IP in Software: When is an API Protectable?

ImageBy Lydia Ansari

On May 9th, the Federal Circuit ruled in Oracle v. Google that some APIs, or software application programming interfaces, are subject to copyright. Unless Google can successfully assert a fair use defense on remand, Google will have to pay Oracle for its use of the Java API in Android. The ruling draws disapproval from IP advocates and software developers alike, who predict it will have a stifling impact on innovation.

If the ruling stands, software companies will be able to copyright some aspects of their APIs. The Electronic Frontier Foundation, warns that “allowing a party to assert control over APIs means that a party can determine who can make compatible and interoperable software, an idea that is anathema to those who create the software.” Many developers agree that making APIs subject to copyright law would significantly limit their ability to build compatible programs and build on top of APIs.

Oracle is praising the opinion as a win for “the entire software industry that relies on copyright protection to fuel innovation.” Many big software vendors agree and have said that APIs are creative works that are worthy of protection. Rosenkranz, appellate counsel for Oracle, thinks the alarm in the software industry is unwarranted, given that “Google copied 7,000 lines of code and the structure and organization of whole packages of highly creative software.” He claims that many APIs are not protectable because they are either not computer code or not creative enough.

Rosenkranz’s argument is persuasive, given that Java programming language is open and free for anyone to use, with few limitations, and Google could have used open source code or written its own API packages, but chose not to do that. It is primarily for this reason, along with the finding “that the SSO [structure, sequence, and organization] is original and creative,” that the court concluded that “Section 102(b) does not bar the packages from copyright protection.”

On a broader scale, this ruling does not mean that all software developers must pay to use Java APIs in order to make compatible software. In fact, Oracle offers three different licenses to those who want to make use of the Java API code. Under the free “open source” public license, developers can use the full Java code if they contribute back to the public. Under the Specification License, developers may use the declaring code if they write their own implementing code. However, developers who “want to use and customize the full Java code in their commercial products” must obtain the commercial license, which requires the payment of royalties. This seems fair to both API creators and to software innovators.

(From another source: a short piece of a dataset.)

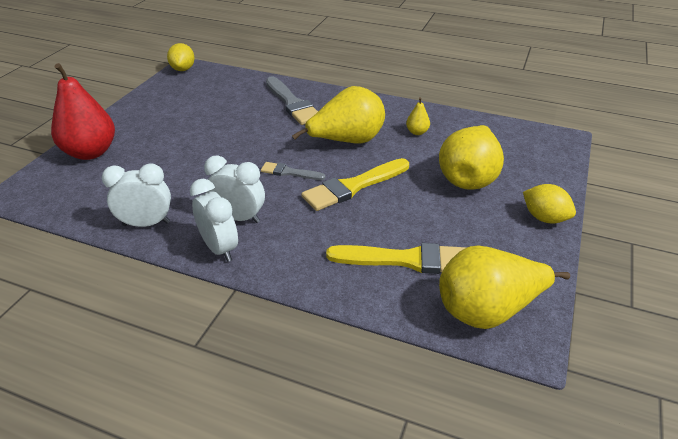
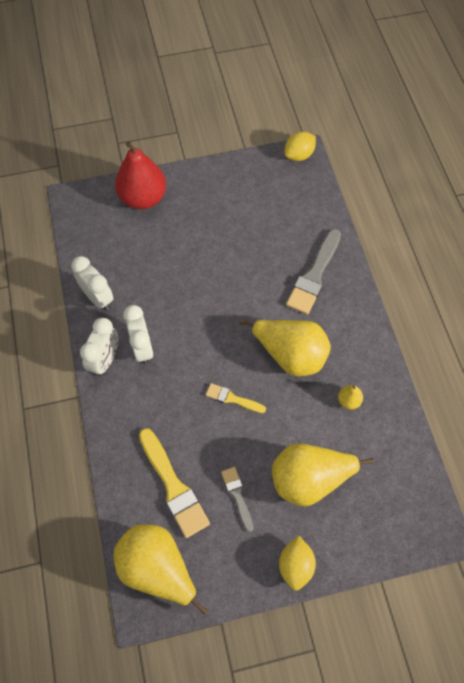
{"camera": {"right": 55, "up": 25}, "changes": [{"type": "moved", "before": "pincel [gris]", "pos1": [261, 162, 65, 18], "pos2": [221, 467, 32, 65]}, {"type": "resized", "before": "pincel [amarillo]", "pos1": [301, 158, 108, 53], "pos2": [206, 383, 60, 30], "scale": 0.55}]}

The current uproar in the media and software industry over the outcome of this case appears uncalled for. The courts’ ruling in Oracle v. Google is both sufficiently narrow and consistent with settled law about the protectability of SSOs. The court did not rule that “APIs in the broadest sense of the term” are protected by copyright. Instead, this case stands for the proposition that software companies have some ownership over creative and expressive aspects of their APIs.

The outcome of the Oracle v. Google case should not be a cause of concern for software developers. But, because interoperability is not a strong consideration under fair use, software developers making commercial products should be careful when building on whole API packages. If they want compatible SSO functions in their products, they ought to: (1) rearrange the various methods under different groupings; (2) secure a license from the API owner; (3) use an open source license; or (4) build from scratch.